Sherrie Wolf, Looking Back

Dutch boys meet Portland woman.

SELF PORTRAIT BY SHERRIE WOLF AT LAURA RUSSO GALLERY

It's a rare artist who invigorates not one but two fusty tropes—landscapes and floral still lifes—with jolts of fresh spunk. Sherrie Wolf can, and in Looking Back: New Paintings, she proves anew that she is one of the Northwest's finest, wittiest realist painters.

Key to her success are her senses of anachronism, displacement and illusionism: combining pictorial elements that are chronologically and spatially incongruous. In pieces such as Still Life With Lake Lucerne, vases and silver cups in the foreground hold sprays of vibrant tulips, while the background recedes with reproduced landscapes by historical painters. It's never entirely clear whether Wolf intends the viewer to interpret the bouquets as sitting in a window ledge overlooking actual landscapes, or simply as sitting in front of paintings that depict landscapes. She also toys with perception in a suite in which water-filled vases stand before domestic tableaux lifted from paintings by Dutch baroque master Jan Vermeer. The figures behind the vases are distorted by refracted water, just as they would be if they were real people standing in real rooms. The whimsy of this conceit is counterbalanced by the artist's dead-serious respect for the principles of opticality, and if Wolf's renderings of the Vermeers aren't nearly as potent as the originals, well, whose in God's name would be?
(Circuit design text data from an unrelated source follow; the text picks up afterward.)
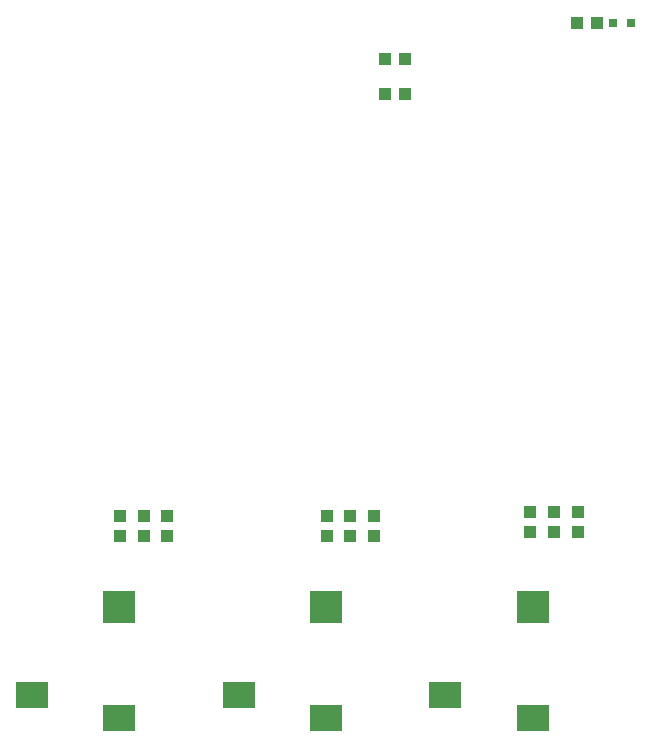
<source format=gbr>
G04 EAGLE Gerber RS-274X export*
G75*
%MOMM*%
%FSLAX34Y34*%
%LPD*%
%INSolderpaste Top*%
%IPPOS*%
%AMOC8*
5,1,8,0,0,1.08239X$1,22.5*%
G01*
%ADD10R,1.000000X1.100000*%
%ADD11R,2.800000X2.200000*%
%ADD12R,2.800000X2.800000*%
%ADD13R,1.100000X1.000000*%
%ADD14R,0.800000X0.800000*%


D10*
X560000Y198500D03*
X560000Y181500D03*
X600000Y198500D03*
X600000Y181500D03*
X580000Y198500D03*
X580000Y181500D03*
D11*
X488000Y44000D03*
X562000Y24000D03*
D12*
X562000Y118000D03*
D13*
X436500Y582500D03*
X453500Y582500D03*
X436500Y552500D03*
X453500Y552500D03*
X616000Y612500D03*
X599000Y612500D03*
D14*
X645000Y612500D03*
X630000Y612500D03*
D10*
X387500Y195000D03*
X387500Y178000D03*
X427500Y195000D03*
X427500Y178000D03*
X407500Y195000D03*
X407500Y178000D03*
D11*
X313000Y44000D03*
X387000Y24000D03*
D12*
X387000Y118000D03*
D10*
X212500Y195000D03*
X212500Y178000D03*
X252500Y195000D03*
X252500Y178000D03*
X232500Y195000D03*
X232500Y178000D03*
D11*
X138000Y44000D03*
X212000Y24000D03*
D12*
X212000Y118000D03*
M02*

</source>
The show's pièce de résistance is Self Portrait, in which the artist reimagines herself as the protagonist of Gustave Courbet's The Painter's Studio (1855). Wolf positions herself in Courbet's chair, changes a little boy into a little girl, a dog into a cat, and a naked female muse into a male coquettishly draping his nethers with fabric. Wolf created this portrait in honor of her 60th birthday earlier this year, and it's a cheekily droll summa. As she approaches her next decade, one wonders what would result if she pushed the incongruities and illusionism of her work further toward the au courant. What if she counterposed her trademark flowers against, say, iconic contemporary works such as Jeff Koons' Balloon Dog instead of classic landscapes? What if she referenced socio-technological developments such as online gaming, social networking and Internet porn rather than old Dutch Masters? Such a strategy might prove the hyperspace breakout move on which this supremely imaginative artist seems poised.